Now, write $c(t) = \exp_p(r(t)\cdot v(t)) = f(r(t),t)$, where $f$ is the function $f(r,t) = \exp_p(rv(t))$ when $r$ is considered as a variable. Then $$ c'(t) = \left.\frac{\mathrm{d}}{\mathrm{d}s}\right|_{s=0}f(r(t+s),t+s),$$ and using the right-way the chain-rule says $$ c'(t) = \mathrm{d}f(r(t),t)\cdot( r'(t),1), $$ where $(r'(t),1)$ is the tangent vector to the curve $s\mapsto (r(s),s)$ at $s=t$. Hence, by the very definition of partial derivatives in differential geometry: $$ c'(t) = \dfrac{\partial f}{\partial r}(r(t),t) \cdot \left(r'(t),0 \right) + \frac{\partial f}{\partial t}(r(t),t) \cdot (0,1), $$ which we write for the sake of compactness $c'(t) = \frac{\partial f}{\partial r}\cdot r'(t) + \frac{\partial f}{\partial t} $. We put the $r'(t)$ at the right because we think of $r'(t)$ as a vector, tangent to the curve $s \mapsto r(s)$. Indeed, $r'(t)$ is just a scalar because $r$ takes value in an interval, so you can move it to the left. Basically, you can do whatever you want with these kind of expressions if you know exactly what are the objects.

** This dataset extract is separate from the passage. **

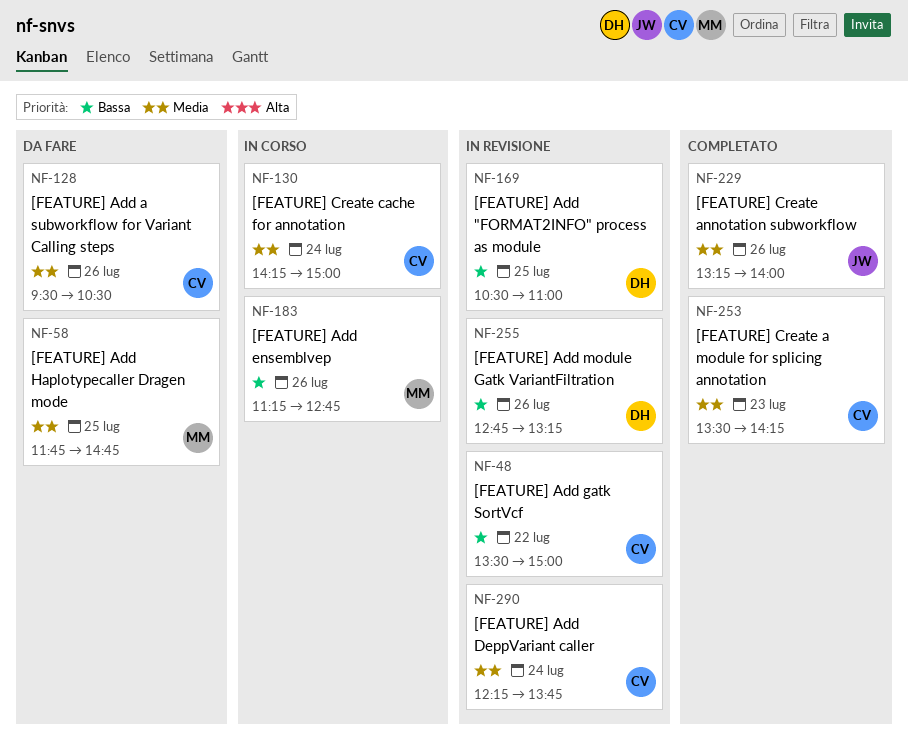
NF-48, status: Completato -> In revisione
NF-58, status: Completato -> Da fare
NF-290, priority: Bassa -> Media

Now, recall the general Gauss lemma:
Looking closely to $f(r,t) = \exp_p(r\times v(t))$, we find that \begin{align} \frac{\partial f}{\partial r}(r,t) &= \mathrm{d}\exp_p(r\times v(t))\cdot v(t) ,\\ \frac{\partial f}{\partial t}(r,t) &= \mathrm{d}\exp_p(r\times v(t))\cdot r\times v'(t). \end{align} Hence, by the Gauss lemma, we have $$ g_{\exp_p(rv(t))}\left(\frac{\partial f}{\partial r}(r,t),\frac{\partial f}{\partial t}(r,t) \right) = g_p(v(t),r\times v'(t)) = rg_p(v(t),v'(t)). $$ As $t \mapsto v(t)$ is a curve that lies on the unit sphere, $v'(t)$ is orthogonal to $v(t)$, and then, the above scalar product is equal to zero.
Finally, note that the function $f(\cdot,t) : r \mapsto \exp_p(r\times v(t))$ is actually a geodesic. Hence, all its tangent vectors have the same length. At $r=0$, the tengent vector is $v(t)$, which is of length $1$ by definition of polar decomposition. At $r >0$, the tangent vector to the curve is $\partial f /\partial r$. We can conclude that $\left\|\frac{\partial f}{\partial r}\right\| = 1$.
Comment. The function $f$ is defined so that we can write the equation $c'(t) = \frac{\partial f}{\partial r}\cdot r'(t) + \frac{\partial f}{\partial t} $, which tells us, together with the fact that the partial derivatives of $f$ are orthogonal, that we have a natural decomposition of $c'(t)$ into a radial component ($\partial_rf \cdot r'$) and a component orthogonal to geodesic spheres ($\partial_t f)$.